▶ _Material for this task_

****

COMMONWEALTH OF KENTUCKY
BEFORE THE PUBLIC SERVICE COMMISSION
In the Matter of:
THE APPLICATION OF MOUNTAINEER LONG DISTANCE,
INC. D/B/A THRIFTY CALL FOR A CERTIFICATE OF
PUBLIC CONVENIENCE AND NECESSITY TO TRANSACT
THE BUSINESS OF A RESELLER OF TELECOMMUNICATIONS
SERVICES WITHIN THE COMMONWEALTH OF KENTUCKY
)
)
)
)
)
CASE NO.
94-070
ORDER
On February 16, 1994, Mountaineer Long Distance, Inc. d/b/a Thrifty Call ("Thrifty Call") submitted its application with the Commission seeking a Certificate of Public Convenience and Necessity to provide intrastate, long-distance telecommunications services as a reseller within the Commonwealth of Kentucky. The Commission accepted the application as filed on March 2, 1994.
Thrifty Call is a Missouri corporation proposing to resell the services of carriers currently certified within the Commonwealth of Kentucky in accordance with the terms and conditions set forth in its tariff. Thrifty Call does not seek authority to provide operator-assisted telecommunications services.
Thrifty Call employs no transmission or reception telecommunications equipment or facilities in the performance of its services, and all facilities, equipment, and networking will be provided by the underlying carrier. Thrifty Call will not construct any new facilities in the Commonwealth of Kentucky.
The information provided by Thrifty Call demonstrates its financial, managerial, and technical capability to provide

****

▶ _Exercise goal_
What is needed is a faithful transcription of every entry.

▶ _Exercise answer_
COMMONWEALTH OF KENTUCKY
BEFORE THE PUBLIC SERVICE COMMISSION
In the Matter of:
THE APPLICATION OF MOUNTAINEER LONG DISTANCE,
INC. D/B/A THRIFTY CALL FOR A CERTIFICATE OF
PUBLIC CONVENIENCE AND NECESSITY TO TRANSACT
THE BUSINESS OF A RESELLER OF TELECOMMUNICATIONS
SERVICES WITHIN THE COMMONWEALTH OF KENTUCKY
)
)
)
)
)
CASE NO.
94-070
ORDER
On February 16, 1994, Mountaineer Long Distance, Inc. d/b/a Thrifty Call ("Thrifty Call") submitted its application with the Commission seeking a Certificate of Public Convenience and Necessity to provide intrastate, long-distance telecommunications services as a reseller within the Commonwealth of Kentucky. The Commission accepted the application as filed on March 2, 1994.
Thrifty Call is a Missouri corporation proposing to resell the services of carriers currently certified within the Commonwealth of Kentucky in accordance with the terms and conditions set forth in its tariff. Thrifty Call does not seek authority to provide operator-assisted telecommunications services.
Thrifty Call employs no transmission or reception telecommunications equipment or facilities in the performance of its services, and all facilities, equipment, and networking will be provided by the underlying carrier. Thrifty Call will not construct any new facilities in the Commonwealth of Kentucky.
The information provided by Thrifty Call demonstrates its financial, managerial, and technical capability to provide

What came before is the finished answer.